Hydrocarbon micro-seepage detection from airborne hyper-spectral images by plant stress spectra based on the PROSPECT model

Hydrocarbon micro-seepage can result in vegetation spectral anomalies. Early detection of spectral anomalies in plants stressed by hydrocarbon micro-seepage could help reveal oil and gas resources. In this study, the origin of plant spectral anomalies affected by hydrocarbon micro-seepage was measured using indoor simulation experiments. We analyzed wheat samples grown in a simulated hydrocarbon micro-seepage environment in a laboratory setting.
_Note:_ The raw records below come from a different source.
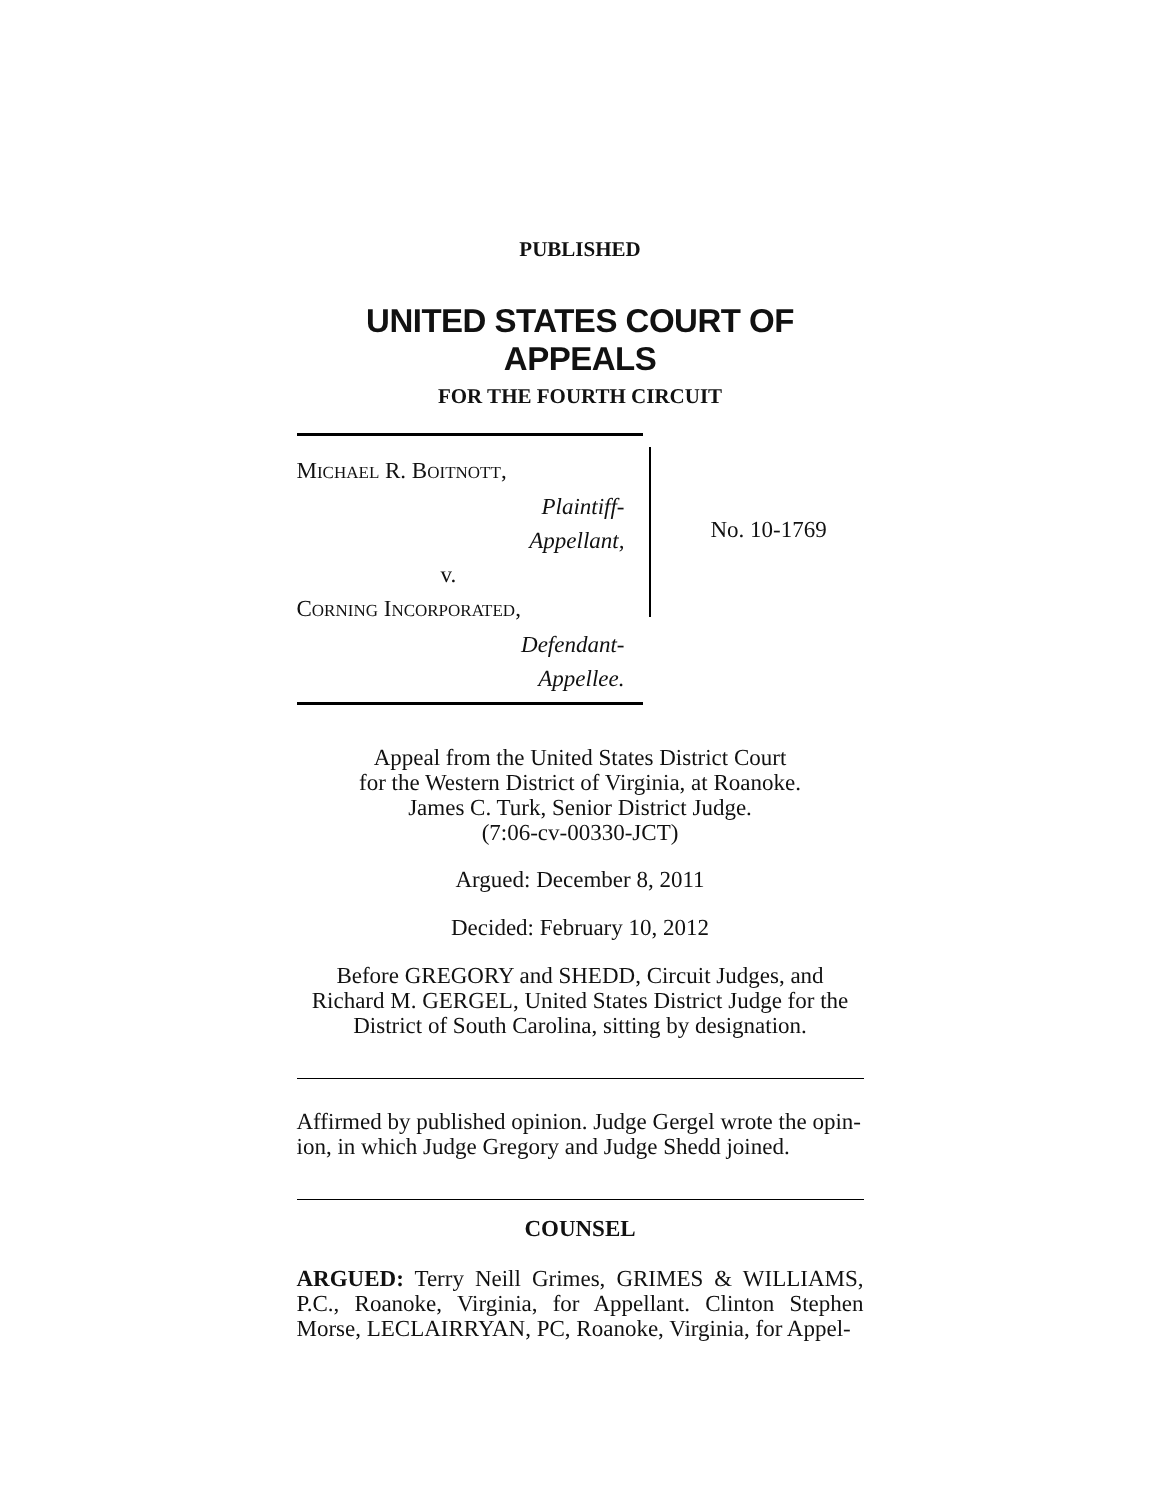PUBLISHED
UNITED STATES COURT OF APPEALS
FOR THE FOURTH CIRCUIT
MICHAEL R. BOITNOTT,
Plaintiff-Appellant,
v.
CORNING INCORPORATED,
Defendant-Appellee.
No. 10-1769
Appeal from the United States District Court
for the Western District of Virginia, at Roanoke.
James C. Turk, Senior District Judge.
(7:06-cv-00330-JCT)
Argued: December 8, 2011
Decided: February 10, 2012
Before GREGORY and SHEDD, Circuit Judges, and
Richard M. GERGEL, United States District Judge for the
District of South Carolina, sitting by designation.
Affirmed by published opinion. Judge Gergel wrote the opin-
ion, in which Judge Gregory and Judge Shedd joined.
COUNSEL
ARGUED: Terry Neill Grimes, GRIMES & WILLIAMS, P.C., Roanoke, Virginia, for Appellant. Clinton Stephen Morse, LECLAIRRYAN, PC, Roanoke, Virginia, for Appel-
The leaf mesophyll structure (N) values of plants in oil and gas micro-seepage regions were measured according to the content of measured biochemical parameters and spectra simulated by PROSPECT, a model for extracting hydrocarbon micro-seepage information from hyper-spectral images based on plant stress spectra. Spectral reflectance was simulated with N, chlorophyll content (C_ab), water content (C_w) and dry matter content (C_m). Multivariate regression equations were established using varying gasoline volume as the dependent variable and spectral feature parameters exhibiting a high rate of change as the independent variables. We derived a regression equation with the highest correlation coefficient and applied it to airborne hyper-spectral data (CASI/SASI) in Qingyang Oilfield, where extracted information regarding hydrocarbon micro-seepage was matched with known oil-producing wells.